3. 

You can fall a long way in sunlight. 
You can fall a long way in the rain. 

The ones who didn’t take the old white horse 
Took the morning train. 

When you go down into the city of the dead 
With its whitewashed walls and winding alleys 
And avenues of autumnal lindens and the heavy bells 
Tolling by the sea, crowds 
Appear from all directions, 
Having left their benches and tiered plazas, 
Laying aside their occupations of reverie 
And gossip and the memory of breathing— 
At least in the most reliable stories, 
Which are the ones the poets tell— 
To hear what scraps you can bring 
Of the news of this world where the air 
Is thin in the high altitudes and 
Of an almost perfect density in the valleys 
And shadows on summer afternoons sometimes 
Achieve a shade of violet that almost never 
Falls across pavements down there. Only the arborist 
In the park never comes for new arrivals. He is not incurious 
But he loves his work, pruning the trees, 
Giving them their graceful lift 
Toward light, and standing back 
To study their shapes, because it is he 
Who gets to decide 
Which limbs get lopped off 
In the kingdom of the dead. 

You can fall a long way in sunlight. 
You can fall a long way in the rain. 

The ones who don’t take the old white horse 
Take the evening train. 


4. 

Today his body is consigned to the flames 
And I begin to understand why people 
Would want to carry a body to the river’s edge 
And build a platform of wood and burn it 
In the wind and scatter the ashes in the river. 
As if to say, take him, fire, take him, air, 
And, river, take him. Downstream. Downstream. 
Watch the ashes disappear in the fast water 
or, in a small flaring of anger, turn away, walk back 
toward the markets and the hum of life, not quite 
saying to yourself There, the hell with it, it’s done.
I said to him once, when he’d gotten into some scrape 
Or other, “You know, you have the impulse control 
Of a ferret.” And he said, “Yeah? I don’t know 
What a ferret is, but I get greedy. I don’t mean to, 
But I get greedy.” An old grubber’s beard, going grey, 
A wheelchair, sweats, a street person’s baseball cap. 
“I’ve been thinking about Billie Holiday, you know 
if she were around now, she’d be nothing. You know 
what I mean? Hip-hop? Never.
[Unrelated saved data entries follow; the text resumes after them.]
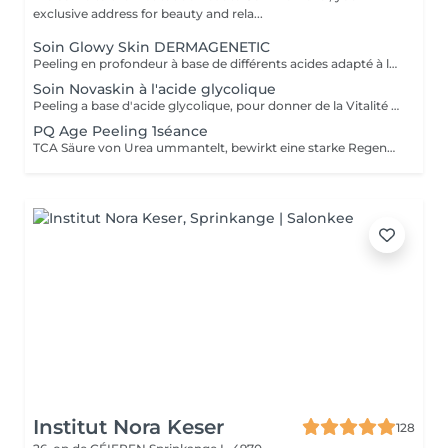
exclusive address for beauty and rela...
Soin Glowy Skin DERMAGENETIC
Peeling en profondeur à base de différents acides adapté à la peau. Traitement post peeling a base d'ampoules stériles, avec des ingrédients actifs destinés à stimuler les fonctions cellulaires et réparer la barrière cutanée. Destiné à tous type de peau sauf trop sèche.
Soin Novaskin à l'acide glycolique
Peeling a base d'acide glycolique, pour donner de la Vitalité à la peau. Soin pas très abrasive pour la peau.
PQ Age Peeling 1séance
TCA Säure von Urea ummantelt, bewirkt eine starke Regeneration der Haut (Hauterneuerung).
Institut Nora Keser
128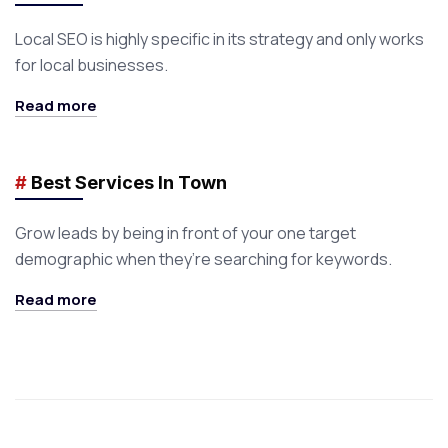
Local SEO is highly specific in its strategy and only works
for local businesses.
Read more
#
Best Services In Town
Grow leads by being in front of your one target
demographic when they’re searching for keywords.
Read more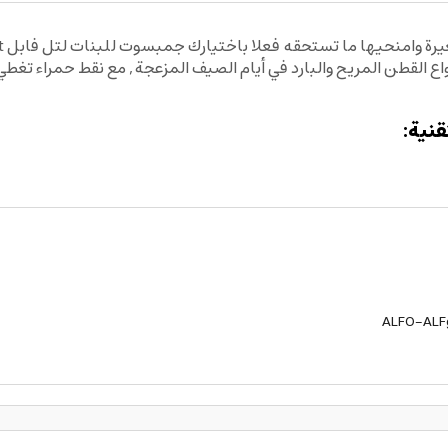
القطن المريح والبارد في أيام الصيف المزعجة, مع نقط حمراء تغط
نية:
ALFO-ALF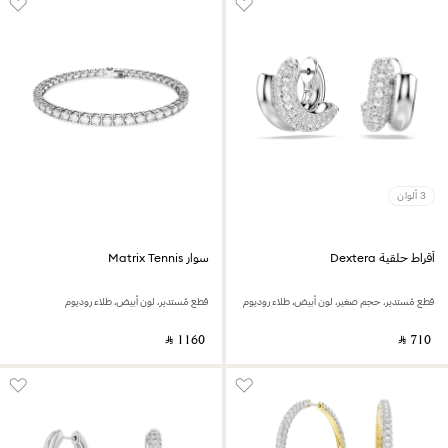
3 ألوان
أقراط حلقية Dextera
سوار Matrix Tennis
قطع مُستدير، حجم صغير، لون أبيض، طلاء روديوم
قطع مُستدير، لون أبيض، طلاء روديوم
‎ ⃁ ⁦1160⁩ ‎
‎ ⃁ ⁦710⁩ ‎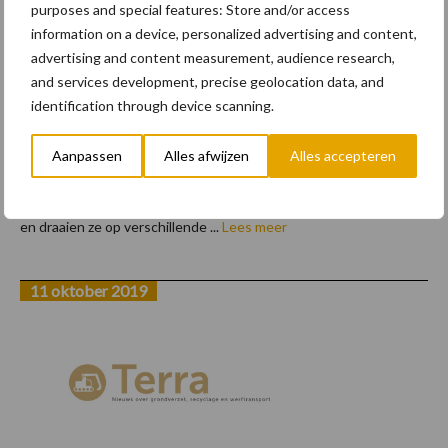
purposes and special features: Store and/or access
information on a device, personalized advertising and content,
Grondwerker in beeld: Grond- &
advertising and content measurement, audience research,
nivelleringswerken Saey Filip
and services development, precise geolocation data, and
(Oostakker)
identification through device scanning.
Grond- & nivelleringswerken Saey Filip is een gekend bedrijf in de
Aanpassen
Alles afwijzen
Alles accepteren
regio van Oostakker, waar het bedrijf ook gevestigd is. Maar zelf
gaan ze veel verder met hun tractoren, kranen en vrachtwagens
en draaien ze op verschillende ...
Lees meer
11 oktober 2019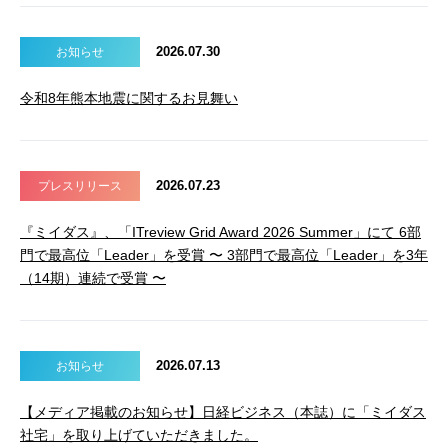
2026.07.30
お知らせ
令和8年熊本地震に関するお見舞い
2026.07.23
プレスリリース
『ミイダス』、「ITreview Grid Award 2026 Summer」にて 6部
門で最高位「Leader」を受賞 〜 3部門で最高位「Leader」を3年
（14期）連続で受賞 〜
2026.07.13
お知らせ
【メディア掲載のお知らせ】日経ビジネス（本誌）に「ミイダス
社宅」を取り上げていただきました。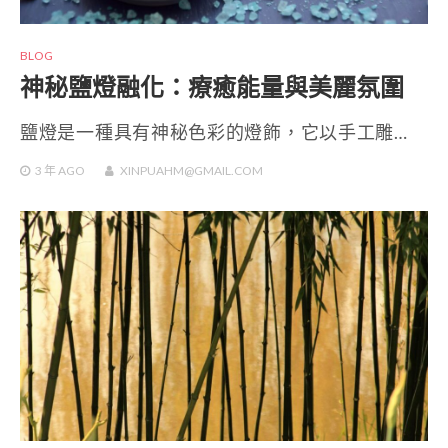
BLOG
神秘鹽燈融化：療癒能量與美麗氛圍
鹽燈是一種具有神秘色彩的燈飾，它以手工雕…
3 年
AGO
XINPUAHM@GMAIL.COM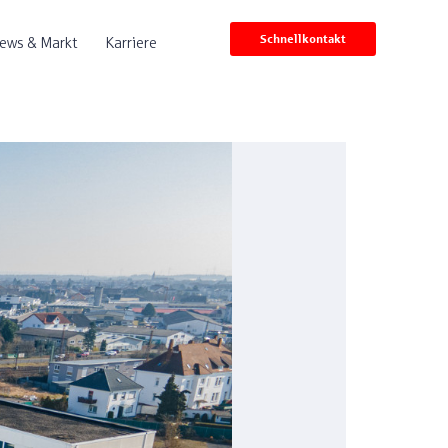
Schnellkontakt
ews & Markt
Karriere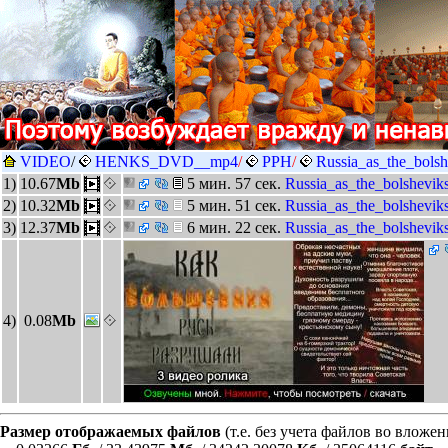
VIDEO
/
HENKS_DVD__mp4
/
PPH
/
Russia_as_the_bolsh
1)
10.67
Mb
5 мин. 57 сек.
Russia_as_the_bolshevik
2)
10.32
Mb
5 мин. 51 сек.
Russia_as_the_bolshevik
3)
12.37
Mb
6 мин. 22 сек.
Russia_as_the_bolshevik
4)
0.08
Mb
Размер отображаемых файлов
(т.е. без учета файлов во вложе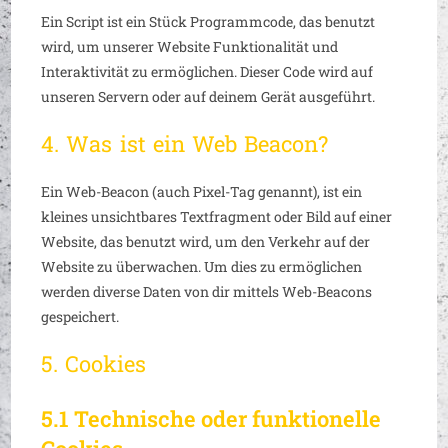
Ein Script ist ein Stück Programmcode, das benutzt
wird, um unserer Website Funktionalität und
Interaktivität zu ermöglichen. Dieser Code wird auf
unseren Servern oder auf deinem Gerät ausgeführt.
4. Was ist ein Web Beacon?
Ein Web-Beacon (auch Pixel-Tag genannt), ist ein
kleines unsichtbares Textfragment oder Bild auf einer
Website, das benutzt wird, um den Verkehr auf der
Website zu überwachen. Um dies zu ermöglichen
werden diverse Daten von dir mittels Web-Beacons
gespeichert.
5. Cookies
5.1 Technische oder funktionelle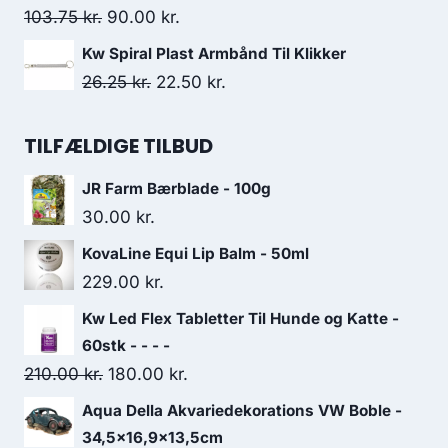
var:
er:
Den
Den
103.75
kr.
90.00
kr.
210.00 kr..
180.00 kr..
oprindelige
aktuelle
Kw Spiral Plast Armbånd Til Klikker
pris
pris
Den
Den
26.25
kr.
22.50
kr.
var:
er:
oprindelige
aktuelle
103.75 kr..
90.00 kr..
pris
pris
TILFÆLDIGE TILBUD
var:
er:
JR Farm Bærblade - 100g
26.25 kr..
22.50 kr..
30.00
kr.
KovaLine Equi Lip Balm - 50ml
229.00
kr.
Kw Led Flex Tabletter Til Hunde og Katte -
60stk - - - -
Den
Den
210.00
kr.
180.00
kr.
oprindelige
aktuelle
Aqua Della Akvariedekorations VW Boble -
pris
pris
34,5x16,9x13,5cm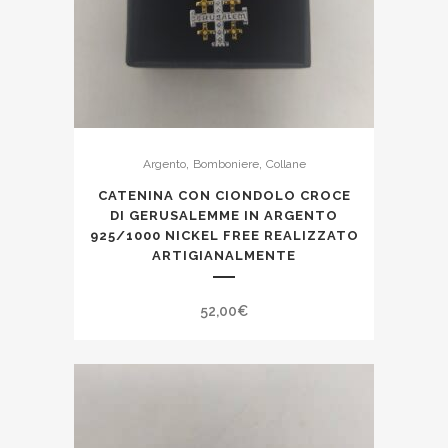
,
,
Argento
Bomboniere
Collane
CATENINA CON CIONDOLO CROCE
DI GERUSALEMME IN ARGENTO
925/1000 NICKEL FREE REALIZZATO
ARTIGIANALMENTE
52,00
€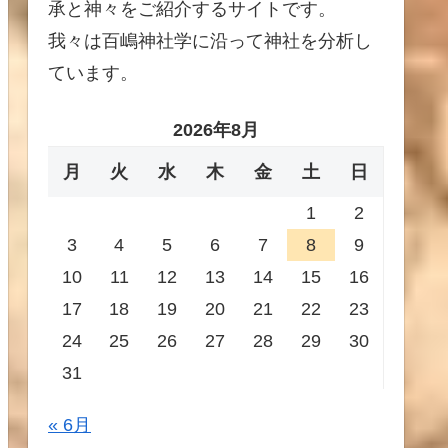
承と神々をご紹介するサイトです。
我々は百嶋神社学に沿って神社を分析し
ています。
2026年8月
月
火
水
木
金
土
日
1
2
3
4
5
6
7
8
9
10
11
12
13
14
15
16
17
18
19
20
21
22
23
24
25
26
27
28
29
30
31
« 6月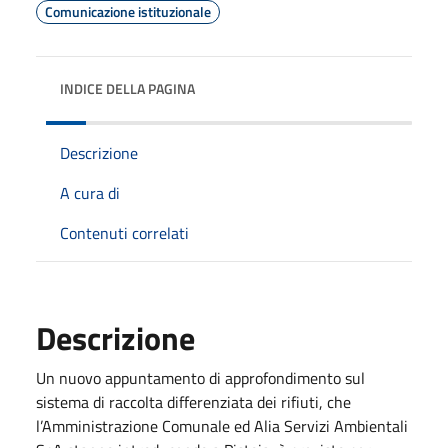
Comunicazione istituzionale
INDICE DELLA PAGINA
Descrizione
A cura di
Contenuti correlati
Descrizione
Un nuovo appuntamento di approfondimento sul
sistema di raccolta differenziata dei rifiuti, che
l’Amministrazione Comunale ed Alia Servizi Ambientali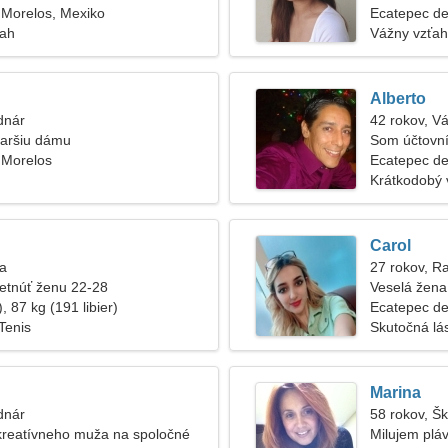
 Morelos, Mexiko
Ecatepec de
ťah
Vážny vzťah
Alberto
dnár
42 rokov, V
taršiu dámu
Som účtovní
 Morelos
Ecatepec de
Krátkodobý 
Carol
na
27 rokov, R
etnúť ženu 22-28
Veselá žena 
, 87 kg (191 libier)
Ecatepec de
Tenis
Skutočná lá
Marina
dnár
58 rokov, Š
kreatívneho muža na spoločné
Milujem plá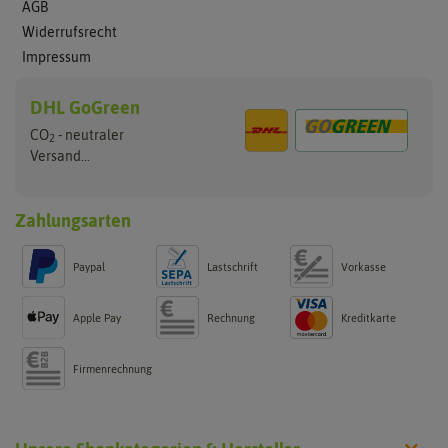
AGB
Widerrufsrecht
Impressum
DHL GoGreen
CO
- neutraler
2
Versand...
Zahlungsarten
Paypal
Lastschrift
Vorkasse
Apple Pay
Rechnung
Kreditkarte
Firmenrechnung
She had to be born 
at a time when they were writing the kind of songs 
and people were listening to the kind of songs 
she was great at singing.” And I would say, 
“You just got evicted from your apartment, 
you can’t walk, and you have no money, so 
I don’t want to talk to you about Billie Holiday 
Right now, OK.” And he would say, “You know, 
I’m like Mom. I mean, she really had a genius 
For denial, don’t you think? And the thing is. 
You know, she was a pretty happy person.” 
And I would say, “She was not a happy person. 
She was panicky and crippled by guilt at her drinking, 
Hollowed out by it, honeycombed with it, 
And she was evasive to herself about herself, 
And so she couldn’t actually connect with anybody, 
And her only defense was to be chronically cheerful.” 
And he would say, “Worse things than cheerful.” 
Well, I am through with those arguments, 
Except in my head, though I seem not to be through with the habit— 
I thought this poem would end downstream downstream— 
of worrying about where you are and how you’re doing.